Please return, word for word, the lines in the entries below from the line with "https://github.com/pmd 静态代码分析" through the line with "- It is also", both of those lines included. Leave the pictures out of your answer.

***** INFORMATION GIVEN *****

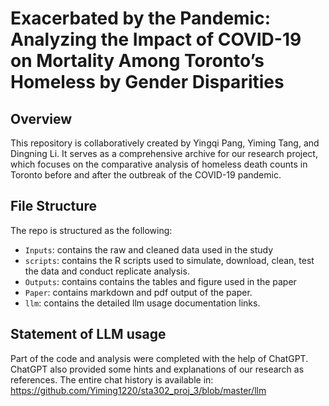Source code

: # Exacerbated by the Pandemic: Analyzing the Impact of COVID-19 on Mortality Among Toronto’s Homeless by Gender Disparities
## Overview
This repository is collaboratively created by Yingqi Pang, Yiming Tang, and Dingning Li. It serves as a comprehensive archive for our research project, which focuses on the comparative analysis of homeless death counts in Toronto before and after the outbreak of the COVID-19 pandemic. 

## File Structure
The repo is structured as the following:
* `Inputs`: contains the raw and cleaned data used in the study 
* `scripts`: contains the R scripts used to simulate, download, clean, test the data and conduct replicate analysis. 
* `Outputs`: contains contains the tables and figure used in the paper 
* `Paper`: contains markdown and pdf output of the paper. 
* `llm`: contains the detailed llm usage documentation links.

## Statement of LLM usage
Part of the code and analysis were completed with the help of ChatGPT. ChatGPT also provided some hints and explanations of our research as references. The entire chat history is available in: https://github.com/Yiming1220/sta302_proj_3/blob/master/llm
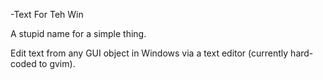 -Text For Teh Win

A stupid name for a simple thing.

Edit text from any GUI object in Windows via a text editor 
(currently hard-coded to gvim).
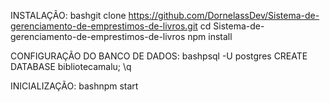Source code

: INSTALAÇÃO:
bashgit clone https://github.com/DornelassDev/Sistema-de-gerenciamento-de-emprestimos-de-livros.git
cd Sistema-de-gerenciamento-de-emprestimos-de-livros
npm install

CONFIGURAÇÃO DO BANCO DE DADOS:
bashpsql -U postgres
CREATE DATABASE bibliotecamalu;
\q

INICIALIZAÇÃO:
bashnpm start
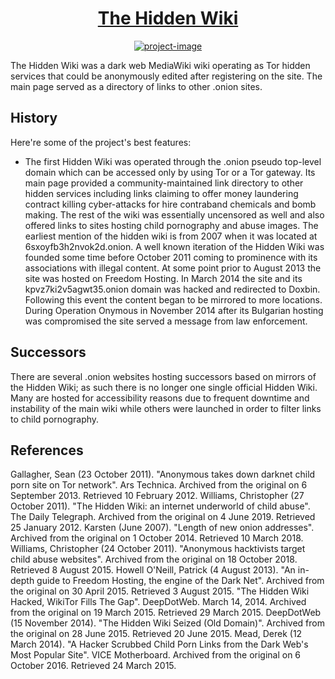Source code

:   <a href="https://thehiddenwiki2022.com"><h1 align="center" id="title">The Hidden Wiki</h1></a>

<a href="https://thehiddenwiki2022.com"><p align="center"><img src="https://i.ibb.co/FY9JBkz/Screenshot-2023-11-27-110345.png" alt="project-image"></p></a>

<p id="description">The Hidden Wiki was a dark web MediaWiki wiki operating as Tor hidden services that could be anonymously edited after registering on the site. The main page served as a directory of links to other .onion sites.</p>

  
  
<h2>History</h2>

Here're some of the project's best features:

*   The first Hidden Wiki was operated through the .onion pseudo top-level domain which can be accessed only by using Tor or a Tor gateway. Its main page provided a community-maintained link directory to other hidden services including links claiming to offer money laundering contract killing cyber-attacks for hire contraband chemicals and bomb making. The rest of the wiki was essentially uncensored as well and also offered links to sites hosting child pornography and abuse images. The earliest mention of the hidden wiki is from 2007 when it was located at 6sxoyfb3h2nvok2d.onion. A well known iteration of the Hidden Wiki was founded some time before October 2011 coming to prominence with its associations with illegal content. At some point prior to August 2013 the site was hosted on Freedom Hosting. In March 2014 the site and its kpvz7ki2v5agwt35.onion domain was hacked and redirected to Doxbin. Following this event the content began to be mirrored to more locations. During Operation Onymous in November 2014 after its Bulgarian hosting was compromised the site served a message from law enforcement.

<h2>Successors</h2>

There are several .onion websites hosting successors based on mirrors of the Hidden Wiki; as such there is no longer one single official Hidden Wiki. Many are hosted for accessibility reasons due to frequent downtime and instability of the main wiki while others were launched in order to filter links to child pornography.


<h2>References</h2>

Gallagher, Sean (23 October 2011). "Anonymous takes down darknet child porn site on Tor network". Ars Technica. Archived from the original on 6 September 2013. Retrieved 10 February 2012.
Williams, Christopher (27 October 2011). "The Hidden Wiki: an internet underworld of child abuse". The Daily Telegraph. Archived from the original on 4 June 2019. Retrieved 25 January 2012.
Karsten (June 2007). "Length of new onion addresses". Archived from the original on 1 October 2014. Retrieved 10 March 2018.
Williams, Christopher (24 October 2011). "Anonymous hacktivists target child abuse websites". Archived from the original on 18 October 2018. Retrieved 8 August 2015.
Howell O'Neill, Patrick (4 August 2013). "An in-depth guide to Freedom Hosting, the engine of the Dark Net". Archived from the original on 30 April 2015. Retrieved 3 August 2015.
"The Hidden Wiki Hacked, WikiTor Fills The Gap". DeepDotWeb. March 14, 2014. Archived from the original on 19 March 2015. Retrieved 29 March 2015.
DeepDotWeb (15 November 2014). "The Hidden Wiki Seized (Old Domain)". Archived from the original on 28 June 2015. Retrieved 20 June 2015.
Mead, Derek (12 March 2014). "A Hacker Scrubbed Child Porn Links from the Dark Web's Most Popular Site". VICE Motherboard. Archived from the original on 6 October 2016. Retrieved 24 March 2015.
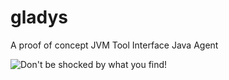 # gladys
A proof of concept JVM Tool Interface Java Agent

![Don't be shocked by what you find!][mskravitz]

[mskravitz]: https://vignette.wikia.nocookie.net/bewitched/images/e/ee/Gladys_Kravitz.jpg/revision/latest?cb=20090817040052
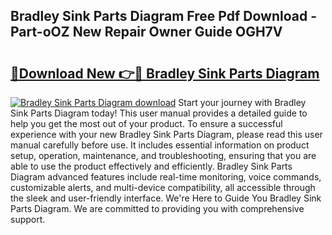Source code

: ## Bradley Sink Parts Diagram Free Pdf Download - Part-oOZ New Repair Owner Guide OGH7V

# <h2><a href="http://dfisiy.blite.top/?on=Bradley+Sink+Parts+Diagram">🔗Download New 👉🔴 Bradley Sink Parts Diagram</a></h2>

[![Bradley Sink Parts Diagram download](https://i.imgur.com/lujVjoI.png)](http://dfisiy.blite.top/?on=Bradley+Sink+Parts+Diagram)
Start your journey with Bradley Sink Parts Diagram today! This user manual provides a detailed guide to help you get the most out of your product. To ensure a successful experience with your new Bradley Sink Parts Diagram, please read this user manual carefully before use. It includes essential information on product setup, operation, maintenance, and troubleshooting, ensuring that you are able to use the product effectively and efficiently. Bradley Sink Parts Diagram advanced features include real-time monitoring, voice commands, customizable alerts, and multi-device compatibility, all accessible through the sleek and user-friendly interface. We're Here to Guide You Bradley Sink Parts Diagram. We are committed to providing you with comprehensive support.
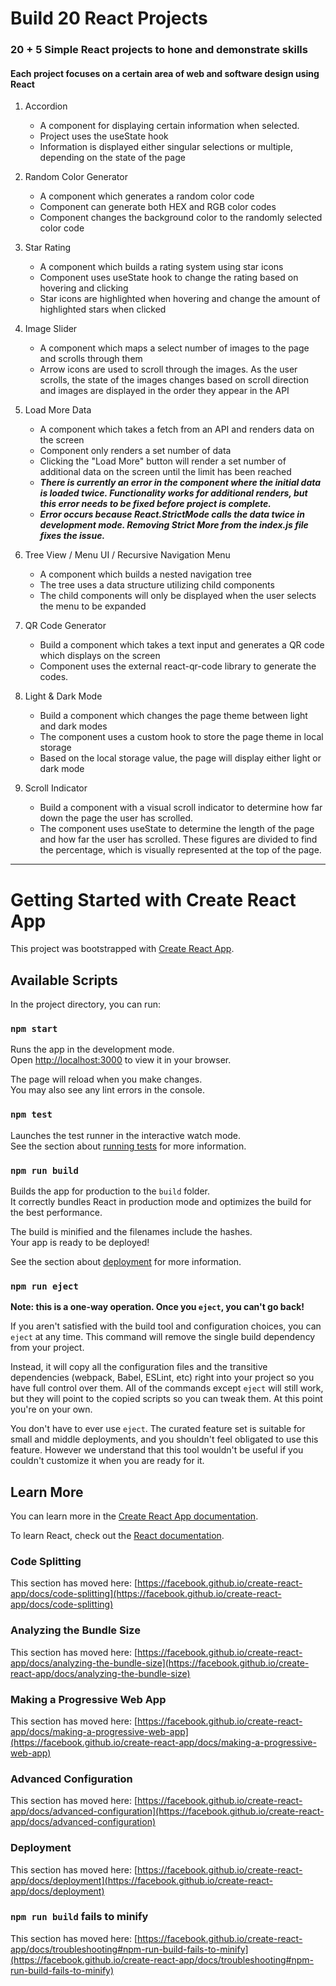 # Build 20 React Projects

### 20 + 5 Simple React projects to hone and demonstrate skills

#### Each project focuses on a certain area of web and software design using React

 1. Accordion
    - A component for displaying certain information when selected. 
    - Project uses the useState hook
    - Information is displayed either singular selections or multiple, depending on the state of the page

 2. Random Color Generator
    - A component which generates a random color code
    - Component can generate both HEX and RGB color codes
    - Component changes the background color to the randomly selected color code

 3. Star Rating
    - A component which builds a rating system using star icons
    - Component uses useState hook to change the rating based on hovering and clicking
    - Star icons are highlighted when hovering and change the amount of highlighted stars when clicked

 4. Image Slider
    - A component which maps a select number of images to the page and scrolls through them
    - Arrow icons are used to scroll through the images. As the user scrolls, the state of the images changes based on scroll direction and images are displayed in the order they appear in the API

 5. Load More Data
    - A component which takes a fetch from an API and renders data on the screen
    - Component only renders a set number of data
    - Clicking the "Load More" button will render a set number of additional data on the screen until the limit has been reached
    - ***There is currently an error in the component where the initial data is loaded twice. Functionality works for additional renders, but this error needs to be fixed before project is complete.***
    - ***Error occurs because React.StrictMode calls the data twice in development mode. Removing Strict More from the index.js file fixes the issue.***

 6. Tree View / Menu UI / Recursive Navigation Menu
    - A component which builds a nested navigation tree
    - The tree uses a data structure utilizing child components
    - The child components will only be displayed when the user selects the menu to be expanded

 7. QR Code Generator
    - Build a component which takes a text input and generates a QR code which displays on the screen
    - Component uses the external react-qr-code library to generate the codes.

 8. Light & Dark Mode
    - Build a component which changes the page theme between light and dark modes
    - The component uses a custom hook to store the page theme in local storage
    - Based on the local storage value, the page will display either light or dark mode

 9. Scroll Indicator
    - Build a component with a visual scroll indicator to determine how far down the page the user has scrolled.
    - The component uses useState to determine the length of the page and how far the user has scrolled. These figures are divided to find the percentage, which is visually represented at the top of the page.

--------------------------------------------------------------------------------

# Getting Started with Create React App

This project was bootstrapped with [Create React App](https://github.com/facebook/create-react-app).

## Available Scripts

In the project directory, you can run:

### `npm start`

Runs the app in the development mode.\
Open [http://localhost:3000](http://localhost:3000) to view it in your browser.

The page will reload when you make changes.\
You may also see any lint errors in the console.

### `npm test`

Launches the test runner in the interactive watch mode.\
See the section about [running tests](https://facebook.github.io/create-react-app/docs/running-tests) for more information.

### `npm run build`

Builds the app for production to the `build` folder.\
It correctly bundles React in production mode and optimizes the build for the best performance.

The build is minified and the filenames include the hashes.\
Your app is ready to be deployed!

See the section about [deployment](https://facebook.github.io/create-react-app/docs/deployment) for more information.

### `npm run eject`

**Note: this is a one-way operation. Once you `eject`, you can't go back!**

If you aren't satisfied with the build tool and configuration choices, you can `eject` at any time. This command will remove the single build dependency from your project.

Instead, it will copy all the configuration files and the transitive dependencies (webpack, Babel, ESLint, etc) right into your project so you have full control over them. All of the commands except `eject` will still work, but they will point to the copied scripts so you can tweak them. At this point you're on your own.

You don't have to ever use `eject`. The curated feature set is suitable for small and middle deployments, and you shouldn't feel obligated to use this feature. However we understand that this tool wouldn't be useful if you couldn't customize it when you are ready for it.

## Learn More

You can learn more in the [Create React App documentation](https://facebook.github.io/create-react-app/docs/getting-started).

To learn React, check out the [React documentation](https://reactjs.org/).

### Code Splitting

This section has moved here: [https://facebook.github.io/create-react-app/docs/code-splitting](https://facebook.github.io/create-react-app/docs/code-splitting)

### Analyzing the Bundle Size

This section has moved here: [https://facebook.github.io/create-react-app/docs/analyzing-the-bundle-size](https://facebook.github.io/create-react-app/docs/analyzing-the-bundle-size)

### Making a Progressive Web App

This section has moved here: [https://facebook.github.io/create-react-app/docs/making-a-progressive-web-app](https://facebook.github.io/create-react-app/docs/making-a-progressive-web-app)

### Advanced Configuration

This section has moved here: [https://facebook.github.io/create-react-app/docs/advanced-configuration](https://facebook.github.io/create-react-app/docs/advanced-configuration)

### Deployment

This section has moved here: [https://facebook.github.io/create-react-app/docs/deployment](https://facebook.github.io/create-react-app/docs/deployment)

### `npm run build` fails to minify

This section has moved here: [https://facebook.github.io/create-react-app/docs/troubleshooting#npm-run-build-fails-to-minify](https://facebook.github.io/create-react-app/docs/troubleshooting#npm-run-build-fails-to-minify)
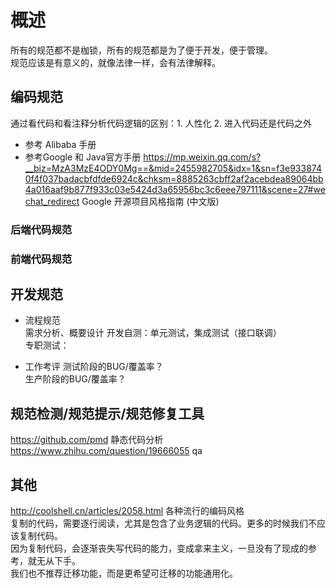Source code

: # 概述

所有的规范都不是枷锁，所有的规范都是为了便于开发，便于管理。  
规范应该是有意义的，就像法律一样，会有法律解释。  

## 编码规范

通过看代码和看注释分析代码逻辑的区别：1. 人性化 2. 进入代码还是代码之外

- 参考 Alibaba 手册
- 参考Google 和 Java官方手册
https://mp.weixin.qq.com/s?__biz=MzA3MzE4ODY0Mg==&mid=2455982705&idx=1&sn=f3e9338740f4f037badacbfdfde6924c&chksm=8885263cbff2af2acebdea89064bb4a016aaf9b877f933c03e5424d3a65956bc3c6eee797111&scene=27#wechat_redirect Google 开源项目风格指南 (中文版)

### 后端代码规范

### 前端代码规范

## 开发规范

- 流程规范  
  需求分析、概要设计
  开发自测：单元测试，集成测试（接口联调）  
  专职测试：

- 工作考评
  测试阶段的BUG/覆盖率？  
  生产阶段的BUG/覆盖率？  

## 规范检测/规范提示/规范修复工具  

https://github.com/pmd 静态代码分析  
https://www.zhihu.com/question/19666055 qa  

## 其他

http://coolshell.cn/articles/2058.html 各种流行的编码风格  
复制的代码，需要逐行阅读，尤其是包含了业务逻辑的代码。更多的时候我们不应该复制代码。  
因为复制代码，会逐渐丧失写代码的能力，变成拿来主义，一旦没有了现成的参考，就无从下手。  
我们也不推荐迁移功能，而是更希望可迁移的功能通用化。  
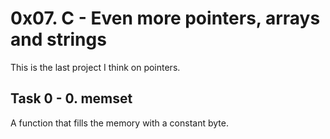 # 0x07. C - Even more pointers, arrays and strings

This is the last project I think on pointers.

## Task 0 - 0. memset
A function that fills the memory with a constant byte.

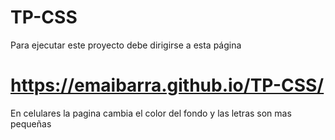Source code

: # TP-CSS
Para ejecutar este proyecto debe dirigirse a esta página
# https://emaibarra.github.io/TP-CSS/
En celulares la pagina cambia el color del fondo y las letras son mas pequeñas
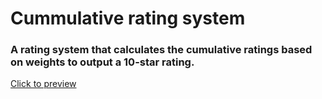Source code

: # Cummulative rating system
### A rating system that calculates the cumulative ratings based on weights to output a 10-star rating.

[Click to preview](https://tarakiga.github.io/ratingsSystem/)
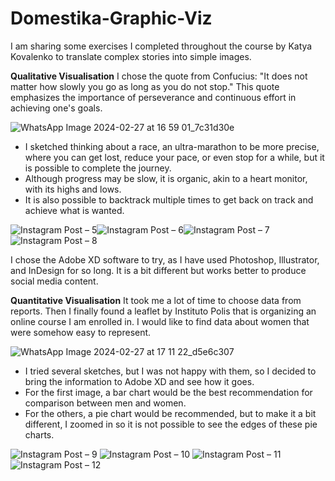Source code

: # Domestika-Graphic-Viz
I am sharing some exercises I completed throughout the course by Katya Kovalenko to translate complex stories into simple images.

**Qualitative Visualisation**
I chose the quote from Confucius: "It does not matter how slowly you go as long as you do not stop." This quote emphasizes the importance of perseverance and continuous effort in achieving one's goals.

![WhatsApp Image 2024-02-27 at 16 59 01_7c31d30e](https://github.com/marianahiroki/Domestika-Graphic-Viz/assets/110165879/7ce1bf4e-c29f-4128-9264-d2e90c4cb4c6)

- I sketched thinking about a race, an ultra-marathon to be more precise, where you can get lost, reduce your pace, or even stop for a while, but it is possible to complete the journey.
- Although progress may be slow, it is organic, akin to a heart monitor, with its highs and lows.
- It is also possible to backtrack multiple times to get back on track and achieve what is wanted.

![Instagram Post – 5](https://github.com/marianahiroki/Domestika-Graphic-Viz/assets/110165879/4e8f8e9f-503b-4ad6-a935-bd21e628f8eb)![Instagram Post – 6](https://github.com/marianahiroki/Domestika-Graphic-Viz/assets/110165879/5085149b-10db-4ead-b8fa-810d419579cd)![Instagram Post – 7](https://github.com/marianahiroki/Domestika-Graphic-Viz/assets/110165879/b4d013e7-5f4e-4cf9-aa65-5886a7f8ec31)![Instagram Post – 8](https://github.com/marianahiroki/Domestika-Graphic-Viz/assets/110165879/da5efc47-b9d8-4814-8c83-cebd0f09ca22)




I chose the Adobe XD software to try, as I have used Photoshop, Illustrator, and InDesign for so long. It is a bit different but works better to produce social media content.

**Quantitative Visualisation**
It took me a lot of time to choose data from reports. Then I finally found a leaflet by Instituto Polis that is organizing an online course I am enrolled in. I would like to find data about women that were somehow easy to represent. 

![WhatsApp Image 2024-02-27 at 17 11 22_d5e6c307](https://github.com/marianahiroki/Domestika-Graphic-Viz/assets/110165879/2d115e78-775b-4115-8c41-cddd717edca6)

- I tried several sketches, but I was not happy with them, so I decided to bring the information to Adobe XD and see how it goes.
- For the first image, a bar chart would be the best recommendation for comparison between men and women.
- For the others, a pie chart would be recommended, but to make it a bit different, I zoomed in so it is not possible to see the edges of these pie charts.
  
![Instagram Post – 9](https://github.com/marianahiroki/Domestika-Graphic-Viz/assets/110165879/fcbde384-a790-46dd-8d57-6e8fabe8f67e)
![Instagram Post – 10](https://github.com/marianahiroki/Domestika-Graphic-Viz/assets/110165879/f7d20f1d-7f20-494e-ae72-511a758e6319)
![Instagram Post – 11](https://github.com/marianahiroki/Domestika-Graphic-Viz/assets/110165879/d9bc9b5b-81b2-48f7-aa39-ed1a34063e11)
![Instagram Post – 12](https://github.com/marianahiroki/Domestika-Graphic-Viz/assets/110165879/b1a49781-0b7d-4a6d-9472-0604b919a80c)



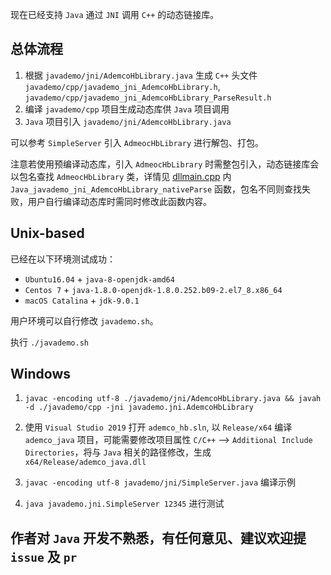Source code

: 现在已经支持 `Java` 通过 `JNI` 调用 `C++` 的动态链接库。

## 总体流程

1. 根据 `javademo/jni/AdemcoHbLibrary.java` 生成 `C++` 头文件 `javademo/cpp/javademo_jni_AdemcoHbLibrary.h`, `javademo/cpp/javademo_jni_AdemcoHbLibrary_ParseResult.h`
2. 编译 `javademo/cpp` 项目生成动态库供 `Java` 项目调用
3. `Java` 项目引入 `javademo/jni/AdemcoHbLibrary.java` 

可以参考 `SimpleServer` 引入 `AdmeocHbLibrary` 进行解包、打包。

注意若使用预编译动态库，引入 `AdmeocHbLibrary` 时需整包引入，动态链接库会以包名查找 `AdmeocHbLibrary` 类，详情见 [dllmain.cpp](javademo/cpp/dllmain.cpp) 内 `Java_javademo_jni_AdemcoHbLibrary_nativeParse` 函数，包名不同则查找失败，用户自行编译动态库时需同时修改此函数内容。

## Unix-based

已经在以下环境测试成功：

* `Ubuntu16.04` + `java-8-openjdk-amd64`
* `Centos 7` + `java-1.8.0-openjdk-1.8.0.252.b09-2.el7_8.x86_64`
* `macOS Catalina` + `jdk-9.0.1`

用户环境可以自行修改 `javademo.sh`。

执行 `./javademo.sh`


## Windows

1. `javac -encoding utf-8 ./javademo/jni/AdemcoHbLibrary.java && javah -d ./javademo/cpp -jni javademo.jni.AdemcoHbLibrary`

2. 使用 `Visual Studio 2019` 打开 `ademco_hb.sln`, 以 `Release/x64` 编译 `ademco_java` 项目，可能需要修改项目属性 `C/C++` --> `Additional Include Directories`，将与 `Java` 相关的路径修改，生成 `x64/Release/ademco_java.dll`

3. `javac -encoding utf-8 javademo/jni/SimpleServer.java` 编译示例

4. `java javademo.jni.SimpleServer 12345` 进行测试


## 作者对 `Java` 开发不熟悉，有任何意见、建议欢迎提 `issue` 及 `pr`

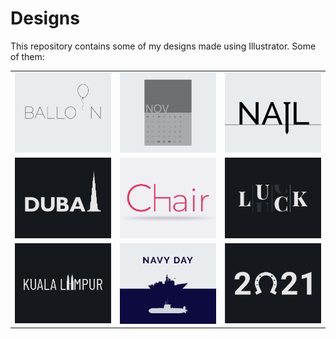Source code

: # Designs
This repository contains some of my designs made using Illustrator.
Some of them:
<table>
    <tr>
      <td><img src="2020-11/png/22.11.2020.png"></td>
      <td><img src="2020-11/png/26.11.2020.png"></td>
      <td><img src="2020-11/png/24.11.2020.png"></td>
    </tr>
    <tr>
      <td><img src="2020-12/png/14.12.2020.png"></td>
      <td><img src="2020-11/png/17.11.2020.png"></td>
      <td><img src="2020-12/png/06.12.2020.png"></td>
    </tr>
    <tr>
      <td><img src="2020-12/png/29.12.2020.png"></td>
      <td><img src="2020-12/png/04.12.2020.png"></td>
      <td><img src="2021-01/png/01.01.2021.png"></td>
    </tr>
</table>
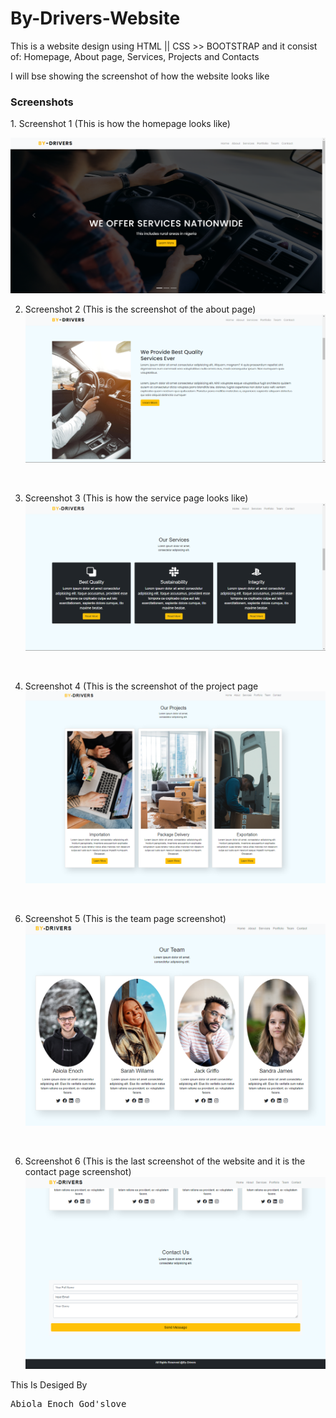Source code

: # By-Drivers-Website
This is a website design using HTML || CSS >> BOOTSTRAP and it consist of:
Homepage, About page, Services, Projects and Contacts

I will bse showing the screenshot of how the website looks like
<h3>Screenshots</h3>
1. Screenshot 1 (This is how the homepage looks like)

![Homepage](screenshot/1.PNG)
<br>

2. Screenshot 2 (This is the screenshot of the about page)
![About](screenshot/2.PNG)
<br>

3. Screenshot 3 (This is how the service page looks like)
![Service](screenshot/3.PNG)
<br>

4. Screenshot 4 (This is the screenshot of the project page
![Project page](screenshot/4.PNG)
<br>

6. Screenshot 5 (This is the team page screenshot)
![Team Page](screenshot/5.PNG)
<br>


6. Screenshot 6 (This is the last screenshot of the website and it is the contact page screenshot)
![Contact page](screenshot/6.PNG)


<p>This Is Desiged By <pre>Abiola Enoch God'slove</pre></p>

*****

▸ TASK OUTPUT:
https://github.com/pmd 静态代码分析  
https://www.zhihu.com/question/19666055 qa  

## 其他

http://coolshell.cn/articles/2058.html 各种流行的编码风格  
复制的代码，需要逐行阅读，尤其是包含了业务逻辑的代码。更多的时候我们不应该复制代码。  
因为复制代码，会逐渐丧失写代码的能力，变成拿来主义，一旦没有了现成的参考，就无从下手。  
我们也不推荐迁移功能，而是更希望可迁移的功能通用化。  
 # 0x07. C - Even more pointers, arrays and strings

This is the last project I think on pointers.

## Task 0 - 0. memset
A function that fills the memory with a constant byte.

Source code

: # TP-CSS
Para ejecutar este proyecto debe dirigirse a esta página
# https://emaibarra.github.io/TP-CSS/
En celulares la pagina cambia el color del fondo y las letras son mas pequeñas
Source code

: # Cummulative rating system
### A rating system that calculates the cumulative ratings based on weights to output a 10-star rating.

[Click to preview](https://tarakiga.github.io/ratingsSystem/)
Source code

: # Domestika-Graphic-Viz
I am sharing some exercises I completed throughout the course by Katya Kovalenko to translate complex stories into simple images.

**Qualitative Visualisation**
I chose the quote from Confucius: "It does not matter how slowly you go as long as you do not stop." This quote emphasizes the importance of perseverance and continuous effort in achieving one's goals.

![WhatsApp Image 2024-02-27 at 16 59 01_7c31d30e](https://github.com/marianahiroki/Domestika-Graphic-Viz/assets/110165879/7ce1bf4e-c29f-4128-9264-d2e90c4cb4c6)

- I sketched thinking about a race, an ultra-marathon to be more precise, where you can get lost, reduce your pace, or even stop for a while, but it is possible to complete the journey.
- Although progress may be slow, it is organic, akin to a heart monitor, with its highs and lows.
- It is also possible to backtrack multiple times to get back on track and achieve what is wanted.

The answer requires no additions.